Non-invasive method for deep brain stimulation

Researchers have developed a non-invasive way to stimulate regions deep within the brain in experiments with mice.

This new approach, using electrodes placed on the scalp, could offer a safe, less expensive and more accessible therapy for patients with brain diseases such as Parkinson’s or epilepsy.

Deep brain stimulation currently requires electrodes to be implanted near the base of the brain – a complex procedure that carries risks, including brain hemorrhage and infection.

"With the ability to stimulate brain structures non-invasively, we hope that we may help discover new targets for treating brain disorders," says the paper’s lead author, Nir Grossman. He is a former Wellcome-MIT postdoc and current research fellow at Imperial College London.

How the technique works

Two high-frequency electrical currents are generated using electrodes placed on the scalp.
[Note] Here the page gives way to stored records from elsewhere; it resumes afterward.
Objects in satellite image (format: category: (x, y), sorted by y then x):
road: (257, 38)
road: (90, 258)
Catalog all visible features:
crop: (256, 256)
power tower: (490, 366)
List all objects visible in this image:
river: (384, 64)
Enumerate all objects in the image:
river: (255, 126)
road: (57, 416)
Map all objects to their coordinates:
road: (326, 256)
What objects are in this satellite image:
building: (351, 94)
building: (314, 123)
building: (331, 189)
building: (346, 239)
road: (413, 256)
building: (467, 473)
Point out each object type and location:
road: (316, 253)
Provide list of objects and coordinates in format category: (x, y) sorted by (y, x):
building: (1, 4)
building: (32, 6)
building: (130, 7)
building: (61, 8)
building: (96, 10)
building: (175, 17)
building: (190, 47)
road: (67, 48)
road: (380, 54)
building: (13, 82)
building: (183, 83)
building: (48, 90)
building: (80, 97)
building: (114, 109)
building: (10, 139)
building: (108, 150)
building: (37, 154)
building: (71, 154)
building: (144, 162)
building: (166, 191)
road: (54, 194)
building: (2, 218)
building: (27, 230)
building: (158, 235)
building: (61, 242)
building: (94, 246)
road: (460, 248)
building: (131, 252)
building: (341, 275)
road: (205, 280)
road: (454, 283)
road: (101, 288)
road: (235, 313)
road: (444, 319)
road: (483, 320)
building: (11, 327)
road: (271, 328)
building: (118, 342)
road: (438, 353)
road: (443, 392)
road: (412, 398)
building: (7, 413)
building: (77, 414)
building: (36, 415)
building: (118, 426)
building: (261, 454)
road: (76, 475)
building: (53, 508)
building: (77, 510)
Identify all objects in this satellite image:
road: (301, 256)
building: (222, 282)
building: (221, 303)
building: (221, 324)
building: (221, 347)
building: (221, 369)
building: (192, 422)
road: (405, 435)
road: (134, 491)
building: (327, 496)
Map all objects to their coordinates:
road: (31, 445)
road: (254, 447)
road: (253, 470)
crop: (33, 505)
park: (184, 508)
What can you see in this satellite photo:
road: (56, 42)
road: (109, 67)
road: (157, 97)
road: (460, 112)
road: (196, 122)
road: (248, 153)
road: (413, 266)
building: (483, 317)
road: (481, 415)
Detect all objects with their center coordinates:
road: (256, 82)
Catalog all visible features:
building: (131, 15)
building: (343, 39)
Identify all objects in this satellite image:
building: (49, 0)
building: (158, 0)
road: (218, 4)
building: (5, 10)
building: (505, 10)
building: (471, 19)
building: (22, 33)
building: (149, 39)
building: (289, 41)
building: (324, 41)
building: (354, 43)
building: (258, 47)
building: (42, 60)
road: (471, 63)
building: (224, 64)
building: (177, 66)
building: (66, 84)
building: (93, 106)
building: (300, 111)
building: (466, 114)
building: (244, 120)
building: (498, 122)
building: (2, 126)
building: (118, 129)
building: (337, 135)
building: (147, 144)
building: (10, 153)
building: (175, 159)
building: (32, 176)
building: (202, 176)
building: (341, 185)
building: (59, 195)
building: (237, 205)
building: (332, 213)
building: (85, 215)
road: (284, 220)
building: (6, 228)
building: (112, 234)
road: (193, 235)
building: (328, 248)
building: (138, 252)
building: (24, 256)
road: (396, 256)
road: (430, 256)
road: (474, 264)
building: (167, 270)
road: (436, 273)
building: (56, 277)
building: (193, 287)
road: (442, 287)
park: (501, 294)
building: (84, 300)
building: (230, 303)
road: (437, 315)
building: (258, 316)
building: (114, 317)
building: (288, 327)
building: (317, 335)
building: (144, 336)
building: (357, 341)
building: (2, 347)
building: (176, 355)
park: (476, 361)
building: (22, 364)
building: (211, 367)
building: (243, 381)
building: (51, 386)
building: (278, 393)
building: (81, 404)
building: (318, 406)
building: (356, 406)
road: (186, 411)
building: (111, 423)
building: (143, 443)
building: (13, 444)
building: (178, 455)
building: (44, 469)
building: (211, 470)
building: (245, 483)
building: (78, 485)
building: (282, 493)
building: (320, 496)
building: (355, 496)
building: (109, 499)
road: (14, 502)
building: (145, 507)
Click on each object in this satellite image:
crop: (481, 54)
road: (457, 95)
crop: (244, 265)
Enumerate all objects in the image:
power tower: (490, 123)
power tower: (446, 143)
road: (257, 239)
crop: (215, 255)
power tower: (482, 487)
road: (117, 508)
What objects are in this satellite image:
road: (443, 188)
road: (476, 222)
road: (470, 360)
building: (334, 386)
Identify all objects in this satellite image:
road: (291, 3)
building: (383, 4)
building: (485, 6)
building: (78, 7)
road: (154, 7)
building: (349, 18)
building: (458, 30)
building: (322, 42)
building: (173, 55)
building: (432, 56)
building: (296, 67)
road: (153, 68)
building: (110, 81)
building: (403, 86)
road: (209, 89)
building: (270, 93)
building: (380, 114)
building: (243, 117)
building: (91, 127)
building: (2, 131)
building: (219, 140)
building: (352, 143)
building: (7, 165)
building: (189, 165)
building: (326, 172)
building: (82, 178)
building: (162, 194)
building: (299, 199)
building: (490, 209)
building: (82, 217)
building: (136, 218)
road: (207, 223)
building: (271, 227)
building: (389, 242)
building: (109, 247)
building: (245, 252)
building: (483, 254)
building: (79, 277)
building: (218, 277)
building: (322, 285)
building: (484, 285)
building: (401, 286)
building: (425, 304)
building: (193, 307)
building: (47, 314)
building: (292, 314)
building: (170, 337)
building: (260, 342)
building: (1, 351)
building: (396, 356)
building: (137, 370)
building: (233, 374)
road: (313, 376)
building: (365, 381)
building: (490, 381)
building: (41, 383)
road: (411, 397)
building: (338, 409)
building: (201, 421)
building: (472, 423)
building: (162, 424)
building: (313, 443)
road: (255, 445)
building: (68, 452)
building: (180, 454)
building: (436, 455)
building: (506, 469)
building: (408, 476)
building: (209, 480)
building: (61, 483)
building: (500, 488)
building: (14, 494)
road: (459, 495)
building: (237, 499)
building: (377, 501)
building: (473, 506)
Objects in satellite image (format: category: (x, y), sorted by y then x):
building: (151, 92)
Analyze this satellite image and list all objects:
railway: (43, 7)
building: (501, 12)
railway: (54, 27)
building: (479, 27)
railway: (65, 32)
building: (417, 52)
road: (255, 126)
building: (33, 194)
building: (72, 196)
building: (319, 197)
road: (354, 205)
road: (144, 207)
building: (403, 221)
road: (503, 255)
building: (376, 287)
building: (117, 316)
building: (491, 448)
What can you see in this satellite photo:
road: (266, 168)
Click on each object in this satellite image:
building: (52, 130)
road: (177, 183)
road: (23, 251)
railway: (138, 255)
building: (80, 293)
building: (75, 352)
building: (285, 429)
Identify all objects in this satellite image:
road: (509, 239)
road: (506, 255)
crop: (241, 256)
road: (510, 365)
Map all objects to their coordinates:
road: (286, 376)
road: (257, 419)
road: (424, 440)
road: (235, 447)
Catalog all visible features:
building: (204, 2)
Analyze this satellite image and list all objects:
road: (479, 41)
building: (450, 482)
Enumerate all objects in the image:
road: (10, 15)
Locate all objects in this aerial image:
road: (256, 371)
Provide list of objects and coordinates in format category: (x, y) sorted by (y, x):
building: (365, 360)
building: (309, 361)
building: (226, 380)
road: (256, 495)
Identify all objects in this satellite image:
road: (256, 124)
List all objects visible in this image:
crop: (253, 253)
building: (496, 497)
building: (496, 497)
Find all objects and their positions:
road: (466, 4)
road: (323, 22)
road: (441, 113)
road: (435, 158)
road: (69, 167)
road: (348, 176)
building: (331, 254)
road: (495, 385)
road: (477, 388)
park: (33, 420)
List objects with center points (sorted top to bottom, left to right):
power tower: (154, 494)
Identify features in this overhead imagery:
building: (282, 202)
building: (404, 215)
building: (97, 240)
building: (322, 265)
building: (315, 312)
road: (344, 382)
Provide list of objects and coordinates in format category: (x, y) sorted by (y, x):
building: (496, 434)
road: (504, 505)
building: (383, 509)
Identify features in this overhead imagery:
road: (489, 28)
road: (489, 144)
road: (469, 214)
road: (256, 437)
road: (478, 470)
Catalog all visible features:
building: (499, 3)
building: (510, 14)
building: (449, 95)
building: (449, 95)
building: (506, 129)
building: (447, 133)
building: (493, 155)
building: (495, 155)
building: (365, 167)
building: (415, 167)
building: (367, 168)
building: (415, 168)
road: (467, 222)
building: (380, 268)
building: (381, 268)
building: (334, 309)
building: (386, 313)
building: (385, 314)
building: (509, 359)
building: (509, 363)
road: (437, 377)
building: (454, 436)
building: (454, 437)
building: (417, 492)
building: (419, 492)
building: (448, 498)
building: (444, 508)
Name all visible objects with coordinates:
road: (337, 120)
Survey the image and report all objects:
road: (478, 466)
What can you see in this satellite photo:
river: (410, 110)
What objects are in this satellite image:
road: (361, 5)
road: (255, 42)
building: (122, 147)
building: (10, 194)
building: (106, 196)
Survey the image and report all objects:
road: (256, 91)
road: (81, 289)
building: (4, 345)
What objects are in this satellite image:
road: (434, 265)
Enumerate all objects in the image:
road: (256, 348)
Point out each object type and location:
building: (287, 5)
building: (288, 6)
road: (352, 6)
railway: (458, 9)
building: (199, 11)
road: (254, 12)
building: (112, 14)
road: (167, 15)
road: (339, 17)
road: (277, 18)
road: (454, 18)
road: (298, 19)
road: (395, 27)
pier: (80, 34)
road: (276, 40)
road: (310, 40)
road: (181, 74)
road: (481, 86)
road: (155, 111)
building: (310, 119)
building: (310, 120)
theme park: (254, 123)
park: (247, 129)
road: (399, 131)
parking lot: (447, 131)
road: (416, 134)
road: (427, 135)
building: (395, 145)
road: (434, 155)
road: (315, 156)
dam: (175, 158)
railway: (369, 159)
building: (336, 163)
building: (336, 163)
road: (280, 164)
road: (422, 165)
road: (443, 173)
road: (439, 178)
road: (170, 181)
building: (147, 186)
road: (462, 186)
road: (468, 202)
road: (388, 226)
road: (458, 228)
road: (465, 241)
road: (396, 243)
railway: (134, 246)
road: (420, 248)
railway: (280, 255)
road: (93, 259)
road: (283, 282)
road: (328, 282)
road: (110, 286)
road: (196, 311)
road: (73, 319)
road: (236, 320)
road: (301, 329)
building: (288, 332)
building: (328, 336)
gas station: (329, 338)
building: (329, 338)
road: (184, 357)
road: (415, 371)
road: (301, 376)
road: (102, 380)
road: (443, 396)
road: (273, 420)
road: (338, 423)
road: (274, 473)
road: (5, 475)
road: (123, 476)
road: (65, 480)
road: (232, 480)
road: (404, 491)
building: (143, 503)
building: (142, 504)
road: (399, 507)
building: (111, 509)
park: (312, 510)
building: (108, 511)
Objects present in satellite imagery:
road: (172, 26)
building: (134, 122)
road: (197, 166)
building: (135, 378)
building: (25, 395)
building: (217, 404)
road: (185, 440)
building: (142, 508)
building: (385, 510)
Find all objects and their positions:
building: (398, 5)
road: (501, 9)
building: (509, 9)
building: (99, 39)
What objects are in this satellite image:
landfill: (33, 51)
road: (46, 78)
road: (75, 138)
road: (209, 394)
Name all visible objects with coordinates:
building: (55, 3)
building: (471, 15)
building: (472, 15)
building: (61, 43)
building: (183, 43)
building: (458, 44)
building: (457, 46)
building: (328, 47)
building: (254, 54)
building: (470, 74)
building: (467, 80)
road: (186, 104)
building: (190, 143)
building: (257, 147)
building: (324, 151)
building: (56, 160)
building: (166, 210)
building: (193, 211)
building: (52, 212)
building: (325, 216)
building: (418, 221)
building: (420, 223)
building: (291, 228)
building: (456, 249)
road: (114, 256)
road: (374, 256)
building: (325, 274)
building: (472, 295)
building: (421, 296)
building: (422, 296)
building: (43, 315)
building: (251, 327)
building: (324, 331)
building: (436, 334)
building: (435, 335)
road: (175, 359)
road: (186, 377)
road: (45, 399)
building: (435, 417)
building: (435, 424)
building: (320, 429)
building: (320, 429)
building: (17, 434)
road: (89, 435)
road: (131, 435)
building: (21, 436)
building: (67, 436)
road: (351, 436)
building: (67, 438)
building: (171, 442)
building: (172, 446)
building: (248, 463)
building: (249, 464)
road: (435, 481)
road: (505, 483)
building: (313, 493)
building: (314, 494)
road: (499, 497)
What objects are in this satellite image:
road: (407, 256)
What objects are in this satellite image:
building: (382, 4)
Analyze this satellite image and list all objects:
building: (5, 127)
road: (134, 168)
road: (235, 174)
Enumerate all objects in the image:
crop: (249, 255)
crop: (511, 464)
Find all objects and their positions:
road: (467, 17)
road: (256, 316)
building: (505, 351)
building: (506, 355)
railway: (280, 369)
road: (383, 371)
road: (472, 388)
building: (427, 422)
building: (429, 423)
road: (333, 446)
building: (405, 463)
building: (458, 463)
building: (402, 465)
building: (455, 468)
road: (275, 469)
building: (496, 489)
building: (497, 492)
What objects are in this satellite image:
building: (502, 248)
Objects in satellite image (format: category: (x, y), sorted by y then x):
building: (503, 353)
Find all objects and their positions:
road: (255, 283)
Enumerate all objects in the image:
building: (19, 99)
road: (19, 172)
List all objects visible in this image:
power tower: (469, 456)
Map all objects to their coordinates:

The low-frequency electrical activity which occurs where the two currents intersect can stimulate neurons deep in the brain, while the high-frequency current passes through surrounding tissue with no effect. 

By tuning the frequency of the two currents, and changing the number and location of the electrodes, the researchers can control the size and location of the brain tissue that receives the low-frequency stimulation.

This allows them to target locations deep within the brain without affecting any of the surrounding brain structures.

What the research found

The study, part-funded by Wellcome, was led by MIT researchers who tested this technique in mice. They found they could stimulate small regions deep within the brain, including the hippocampus.

They were also able to shift the site of stimulation, allowing them to activate different parts of the motor cortex and prompt the mice to move their limbs, ears, or whiskers.

This study shows for the first time that it is possible to non-invasively stimulate deep regions in the brain without harming any of the surrounding tissue.

In the hippocampus experiments, the technique did not activate the neurons in the cortex, the region lying between the electrodes on the skull and the target deep inside the brain. The researchers also found no harmful effects in any part of the brain. 

Dr Andrew Welchman, Head of Neuroscience and Mental Health at Wellcome, says: "This study is exciting as it provides a proof of principle that less invasive methods can be used for deep brain stimulation.

"The concept of delivering stimulation through intersecting electrical ‘beams’ is well established, but this study demonstrates how this technology can be put into practice. It’s an important step forward towards the goal of a non-invasive treatment for patients with serious neurological diseases."